A little shiver slid down her spine like a dribble of ice water. Now that Papa was dead, who but Luke would call her by her proper name? Her mother had been gone for six years. Her younger brother, Paul, had been killed four years ago in a quarrel over a bet on a match between a fighting terrier and twenty rats. As for her three sisters, the babies she’d helped her mother raise, one had married a Boston man and moved to New England. The two others were spinsters, living still on Hall Place. They didn’t seek her company and she hadn’t seen them in years.
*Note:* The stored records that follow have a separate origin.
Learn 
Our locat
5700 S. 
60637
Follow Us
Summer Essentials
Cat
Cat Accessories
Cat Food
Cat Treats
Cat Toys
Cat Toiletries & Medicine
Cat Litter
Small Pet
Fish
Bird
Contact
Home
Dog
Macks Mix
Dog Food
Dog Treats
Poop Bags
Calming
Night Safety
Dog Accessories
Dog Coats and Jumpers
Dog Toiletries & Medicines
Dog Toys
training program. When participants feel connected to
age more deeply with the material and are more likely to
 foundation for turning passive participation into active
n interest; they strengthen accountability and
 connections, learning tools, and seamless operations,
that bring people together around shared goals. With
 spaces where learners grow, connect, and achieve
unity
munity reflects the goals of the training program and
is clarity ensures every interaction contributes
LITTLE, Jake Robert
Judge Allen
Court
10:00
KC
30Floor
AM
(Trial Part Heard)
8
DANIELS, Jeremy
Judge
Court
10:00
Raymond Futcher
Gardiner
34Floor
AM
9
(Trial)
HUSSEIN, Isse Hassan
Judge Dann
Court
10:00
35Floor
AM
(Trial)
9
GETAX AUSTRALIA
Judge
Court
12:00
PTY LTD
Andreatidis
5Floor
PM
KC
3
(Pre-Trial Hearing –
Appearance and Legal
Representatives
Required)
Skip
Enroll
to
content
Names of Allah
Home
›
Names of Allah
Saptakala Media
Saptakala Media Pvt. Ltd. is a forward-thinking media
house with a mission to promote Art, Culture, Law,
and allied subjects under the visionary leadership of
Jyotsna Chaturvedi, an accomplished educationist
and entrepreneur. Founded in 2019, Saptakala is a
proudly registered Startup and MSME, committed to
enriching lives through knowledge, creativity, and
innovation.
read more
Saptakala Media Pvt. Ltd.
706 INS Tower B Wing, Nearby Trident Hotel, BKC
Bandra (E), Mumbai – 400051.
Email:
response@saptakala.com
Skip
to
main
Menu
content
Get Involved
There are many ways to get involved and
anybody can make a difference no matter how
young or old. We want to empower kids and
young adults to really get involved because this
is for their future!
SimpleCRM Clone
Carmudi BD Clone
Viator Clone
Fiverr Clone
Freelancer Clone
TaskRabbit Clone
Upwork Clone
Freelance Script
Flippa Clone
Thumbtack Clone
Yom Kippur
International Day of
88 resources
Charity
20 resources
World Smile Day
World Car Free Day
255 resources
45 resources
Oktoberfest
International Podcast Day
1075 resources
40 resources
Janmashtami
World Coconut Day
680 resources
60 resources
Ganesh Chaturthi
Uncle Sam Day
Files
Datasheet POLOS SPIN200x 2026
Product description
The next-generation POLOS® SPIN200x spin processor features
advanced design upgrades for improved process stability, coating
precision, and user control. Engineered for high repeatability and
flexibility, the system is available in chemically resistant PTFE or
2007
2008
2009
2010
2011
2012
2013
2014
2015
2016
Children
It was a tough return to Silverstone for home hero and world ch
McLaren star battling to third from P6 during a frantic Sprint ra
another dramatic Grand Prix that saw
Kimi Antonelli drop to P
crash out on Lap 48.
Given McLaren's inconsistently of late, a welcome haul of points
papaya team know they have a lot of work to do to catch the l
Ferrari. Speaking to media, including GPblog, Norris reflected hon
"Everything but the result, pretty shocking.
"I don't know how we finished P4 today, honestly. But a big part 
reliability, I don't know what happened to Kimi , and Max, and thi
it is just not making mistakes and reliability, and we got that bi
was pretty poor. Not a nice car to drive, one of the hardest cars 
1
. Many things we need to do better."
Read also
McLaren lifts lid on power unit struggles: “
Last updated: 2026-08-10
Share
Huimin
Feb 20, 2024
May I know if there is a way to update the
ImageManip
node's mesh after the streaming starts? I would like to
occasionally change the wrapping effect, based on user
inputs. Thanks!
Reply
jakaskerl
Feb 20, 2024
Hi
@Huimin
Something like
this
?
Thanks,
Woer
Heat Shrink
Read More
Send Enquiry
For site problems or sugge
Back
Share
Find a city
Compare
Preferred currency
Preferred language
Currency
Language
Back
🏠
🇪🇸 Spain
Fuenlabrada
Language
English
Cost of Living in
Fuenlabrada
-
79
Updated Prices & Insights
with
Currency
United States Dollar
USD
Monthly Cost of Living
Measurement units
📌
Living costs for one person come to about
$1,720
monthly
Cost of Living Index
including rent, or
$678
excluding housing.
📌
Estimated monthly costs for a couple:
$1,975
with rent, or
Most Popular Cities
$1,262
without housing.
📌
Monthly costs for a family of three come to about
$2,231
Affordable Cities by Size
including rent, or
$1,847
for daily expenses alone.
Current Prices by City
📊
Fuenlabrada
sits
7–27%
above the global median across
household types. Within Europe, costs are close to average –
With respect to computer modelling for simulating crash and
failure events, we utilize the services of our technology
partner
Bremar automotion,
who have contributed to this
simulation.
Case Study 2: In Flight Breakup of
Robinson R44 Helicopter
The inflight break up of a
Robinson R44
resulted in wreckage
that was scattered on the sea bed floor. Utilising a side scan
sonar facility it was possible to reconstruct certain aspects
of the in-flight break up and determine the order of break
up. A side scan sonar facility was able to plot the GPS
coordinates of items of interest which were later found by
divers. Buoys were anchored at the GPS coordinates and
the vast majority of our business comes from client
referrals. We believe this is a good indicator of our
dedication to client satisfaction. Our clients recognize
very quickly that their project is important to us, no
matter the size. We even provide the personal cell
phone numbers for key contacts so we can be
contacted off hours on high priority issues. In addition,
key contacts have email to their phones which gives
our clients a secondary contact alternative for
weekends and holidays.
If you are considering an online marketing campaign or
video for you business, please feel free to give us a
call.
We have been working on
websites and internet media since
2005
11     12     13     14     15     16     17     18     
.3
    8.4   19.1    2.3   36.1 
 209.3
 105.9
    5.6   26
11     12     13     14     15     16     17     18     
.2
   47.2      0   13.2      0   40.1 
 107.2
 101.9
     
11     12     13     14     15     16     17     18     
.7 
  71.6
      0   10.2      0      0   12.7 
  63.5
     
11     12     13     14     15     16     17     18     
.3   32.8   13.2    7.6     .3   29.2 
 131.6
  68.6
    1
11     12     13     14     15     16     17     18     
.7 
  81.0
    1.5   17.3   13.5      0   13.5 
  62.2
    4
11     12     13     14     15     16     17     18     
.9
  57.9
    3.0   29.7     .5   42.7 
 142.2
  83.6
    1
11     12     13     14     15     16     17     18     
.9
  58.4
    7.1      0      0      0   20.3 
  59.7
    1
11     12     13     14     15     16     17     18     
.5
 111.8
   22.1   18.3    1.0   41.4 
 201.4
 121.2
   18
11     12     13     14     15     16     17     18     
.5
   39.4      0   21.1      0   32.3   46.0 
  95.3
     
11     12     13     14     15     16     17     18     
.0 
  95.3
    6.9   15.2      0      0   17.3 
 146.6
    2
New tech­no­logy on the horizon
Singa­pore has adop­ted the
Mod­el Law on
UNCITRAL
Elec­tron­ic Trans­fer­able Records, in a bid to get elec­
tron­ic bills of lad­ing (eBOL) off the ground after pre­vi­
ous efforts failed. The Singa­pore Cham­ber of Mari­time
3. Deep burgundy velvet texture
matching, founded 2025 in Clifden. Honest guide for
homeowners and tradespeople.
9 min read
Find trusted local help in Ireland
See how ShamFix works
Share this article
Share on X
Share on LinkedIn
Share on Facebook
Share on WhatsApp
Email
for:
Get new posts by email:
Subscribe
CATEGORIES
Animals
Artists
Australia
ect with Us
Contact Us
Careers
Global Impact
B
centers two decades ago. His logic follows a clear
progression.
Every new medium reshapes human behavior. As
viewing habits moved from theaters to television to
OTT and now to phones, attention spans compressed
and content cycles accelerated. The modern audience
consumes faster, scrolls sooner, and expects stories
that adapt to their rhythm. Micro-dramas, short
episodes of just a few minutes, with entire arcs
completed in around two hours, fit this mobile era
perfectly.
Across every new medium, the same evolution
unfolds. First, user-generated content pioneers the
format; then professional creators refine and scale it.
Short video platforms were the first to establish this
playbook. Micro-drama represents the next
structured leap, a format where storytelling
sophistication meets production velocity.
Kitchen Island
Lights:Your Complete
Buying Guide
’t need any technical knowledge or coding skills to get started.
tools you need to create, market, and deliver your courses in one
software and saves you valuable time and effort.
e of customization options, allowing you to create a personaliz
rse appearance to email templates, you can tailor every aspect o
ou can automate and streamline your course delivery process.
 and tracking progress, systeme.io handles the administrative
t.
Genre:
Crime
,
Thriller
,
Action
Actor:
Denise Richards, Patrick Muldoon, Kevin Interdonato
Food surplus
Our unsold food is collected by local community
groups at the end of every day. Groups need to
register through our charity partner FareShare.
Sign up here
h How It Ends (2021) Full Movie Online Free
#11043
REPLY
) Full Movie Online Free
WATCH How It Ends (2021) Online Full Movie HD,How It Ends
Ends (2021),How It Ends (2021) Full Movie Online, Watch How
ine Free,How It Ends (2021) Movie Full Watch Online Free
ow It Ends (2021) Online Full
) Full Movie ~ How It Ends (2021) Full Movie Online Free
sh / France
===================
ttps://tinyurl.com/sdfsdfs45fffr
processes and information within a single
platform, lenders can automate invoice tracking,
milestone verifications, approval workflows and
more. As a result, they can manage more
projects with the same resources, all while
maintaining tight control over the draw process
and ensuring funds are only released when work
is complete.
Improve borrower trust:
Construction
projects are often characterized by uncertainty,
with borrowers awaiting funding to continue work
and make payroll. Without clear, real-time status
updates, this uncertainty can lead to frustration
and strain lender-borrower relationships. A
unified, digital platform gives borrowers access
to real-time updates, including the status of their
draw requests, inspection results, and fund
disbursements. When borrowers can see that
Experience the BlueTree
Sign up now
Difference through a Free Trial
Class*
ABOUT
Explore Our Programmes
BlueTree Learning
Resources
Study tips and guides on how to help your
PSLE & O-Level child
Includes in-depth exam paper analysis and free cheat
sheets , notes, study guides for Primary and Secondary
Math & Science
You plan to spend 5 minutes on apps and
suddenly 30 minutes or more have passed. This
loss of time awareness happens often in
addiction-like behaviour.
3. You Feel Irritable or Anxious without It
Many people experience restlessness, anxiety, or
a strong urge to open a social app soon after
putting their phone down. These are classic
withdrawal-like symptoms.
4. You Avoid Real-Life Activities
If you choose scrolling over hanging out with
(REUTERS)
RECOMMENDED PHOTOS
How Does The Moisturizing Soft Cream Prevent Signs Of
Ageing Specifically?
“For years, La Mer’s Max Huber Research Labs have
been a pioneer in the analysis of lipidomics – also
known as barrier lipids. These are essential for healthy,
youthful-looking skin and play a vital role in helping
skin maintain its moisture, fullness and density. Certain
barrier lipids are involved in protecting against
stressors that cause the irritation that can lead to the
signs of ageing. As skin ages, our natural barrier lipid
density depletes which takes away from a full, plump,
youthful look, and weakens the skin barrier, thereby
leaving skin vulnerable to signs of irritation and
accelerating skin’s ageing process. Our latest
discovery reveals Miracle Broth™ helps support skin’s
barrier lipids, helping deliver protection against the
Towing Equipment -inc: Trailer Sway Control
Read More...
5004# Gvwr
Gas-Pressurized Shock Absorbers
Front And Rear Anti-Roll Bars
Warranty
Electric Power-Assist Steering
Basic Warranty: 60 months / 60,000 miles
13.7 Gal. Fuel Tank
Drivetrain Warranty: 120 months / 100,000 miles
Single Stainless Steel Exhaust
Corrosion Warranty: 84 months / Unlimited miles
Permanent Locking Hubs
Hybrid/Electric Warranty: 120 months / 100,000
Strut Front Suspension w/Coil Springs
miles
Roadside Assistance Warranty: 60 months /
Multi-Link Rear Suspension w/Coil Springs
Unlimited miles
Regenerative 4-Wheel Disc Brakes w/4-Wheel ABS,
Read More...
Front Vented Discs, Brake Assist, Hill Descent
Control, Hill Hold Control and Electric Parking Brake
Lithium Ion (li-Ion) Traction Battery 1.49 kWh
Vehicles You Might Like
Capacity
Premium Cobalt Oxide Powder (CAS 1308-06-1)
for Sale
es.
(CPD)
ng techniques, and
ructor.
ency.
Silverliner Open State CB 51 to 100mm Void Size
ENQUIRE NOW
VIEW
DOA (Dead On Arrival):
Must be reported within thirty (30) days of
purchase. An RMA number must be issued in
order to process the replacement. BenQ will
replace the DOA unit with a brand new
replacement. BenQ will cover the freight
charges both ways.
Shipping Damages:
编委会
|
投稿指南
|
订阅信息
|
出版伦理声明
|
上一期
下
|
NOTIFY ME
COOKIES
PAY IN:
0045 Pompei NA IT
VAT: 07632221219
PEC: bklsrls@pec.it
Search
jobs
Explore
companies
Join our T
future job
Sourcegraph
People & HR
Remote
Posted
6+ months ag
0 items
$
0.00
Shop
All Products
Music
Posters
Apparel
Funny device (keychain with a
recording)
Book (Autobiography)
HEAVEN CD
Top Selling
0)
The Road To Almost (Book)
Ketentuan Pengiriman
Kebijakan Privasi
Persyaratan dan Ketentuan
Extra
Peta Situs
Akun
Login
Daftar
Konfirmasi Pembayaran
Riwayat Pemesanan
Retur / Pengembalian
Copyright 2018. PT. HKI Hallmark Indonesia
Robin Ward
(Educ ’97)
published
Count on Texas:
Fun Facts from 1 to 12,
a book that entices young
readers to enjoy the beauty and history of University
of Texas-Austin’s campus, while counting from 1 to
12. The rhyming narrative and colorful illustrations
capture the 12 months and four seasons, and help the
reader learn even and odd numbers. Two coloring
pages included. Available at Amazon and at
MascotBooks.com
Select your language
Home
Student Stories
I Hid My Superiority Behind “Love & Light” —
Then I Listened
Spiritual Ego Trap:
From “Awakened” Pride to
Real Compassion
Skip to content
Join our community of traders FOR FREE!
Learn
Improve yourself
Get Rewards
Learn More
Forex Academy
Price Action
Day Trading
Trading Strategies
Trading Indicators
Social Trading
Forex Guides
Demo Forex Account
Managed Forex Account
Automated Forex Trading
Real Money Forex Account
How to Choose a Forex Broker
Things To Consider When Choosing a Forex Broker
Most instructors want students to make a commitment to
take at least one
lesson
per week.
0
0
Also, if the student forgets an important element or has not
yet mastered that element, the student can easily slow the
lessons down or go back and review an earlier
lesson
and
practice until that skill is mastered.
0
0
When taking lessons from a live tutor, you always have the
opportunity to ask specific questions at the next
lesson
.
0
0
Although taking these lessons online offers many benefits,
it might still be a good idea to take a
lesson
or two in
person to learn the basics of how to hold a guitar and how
Even today they stood on the opposite side of the grave from their elder sister and pretended they didn’t know her. Solomon didn’t count since he hadn’t spoken a word to her in nearly a quarter of a century. Apart from Morgan, Luke was now her only real family. “I’m as hard as I need to be,” she said quietly. Oh, yes. No one should make any mistake about that.
A bit over a mile away, at the northwestern edge of town where the paupers’ burial ground had been established sixty years before, the bodies of the dead were committed to the earth without ceremony, the only witnesses to their internment the gravediggers.
“Regular plague it must be. One as only strikes Jack Tar.” The first of the pair of diggers leaned on his shovel and looked at the six fresh corpses awaiting burial. Every one of them had arrived at the cemetery wearing the tarred breeches and checked shirts that marked him as a seaman. And with his throat slit ear to ear.
“C’mon,” the second digger urged, “get on with it. Be here until dark we will otherwise. No call to go mournin’ over ’em, has ye?”
“None. Though I knows this one.” The grave digger thrust his shovel in the direction of one of the corpses. “Name’s Tobias Carter. Captained a privateer of his own, time past. These last years he’s been first mate to Morgan Turner and the
Fanciful Maiden.
Rich as the devil himself, was Tobias Carter.”
“No privateers is rich. Spends it soon as they gets it, they do. And rich or poor, didn’t keep any o’ the six of ’em from bein’ butchered like hogs, did it?”
“No. Anyways, this one ain’t a privateer.” The first grave digger prodded the final body in the row. “Knows him as well, I do. Drank at the sign o’ the Dog’s Head in the Porridge when he could find the price of a mug o’ grog. Same as me. Had that little boat did the run back and forth to the harbor islands. The
Margery Dee,
he called her.”
“Don’t call her nothin’ now.” The second man stretched out a mud-crusted boot and rolled the old seaman’s body into the freshly dug grave. It fell with a soft thud. “Dead men tells no tales. It’s what they say, and it’s true enough.”
Chapter Ten
“Y
OU WEREN’T AT
the funeral. I was surprised.” His Excellency Lieutenant Governor James De Lancey handed his guest a snifter of brandy and put the pinch bottle as well as his elegantly shod feet on the small table between them. “A blood relative, after all. I’d have thought you’d be there.”
“Everyone knows I hated the arrogant bastard.” Caleb Devrey tossed back the brandy and helped himself to another. “I hope he’s burning in hell.”
“I’ve never understood what harm Christopher Turner did you. It wasn’t his fault things turned out—” De Lancey saw the black look on Devrey’s face. “Forget I mentioned it. Nothing worse than family discords, God knows.”
“Speaking of family, it was Oliver who said you wished to see me. About a matter that was to our mutual advantage.”
“Yes, I believe it is.”
“Nothing to do with any Turners, I hope.”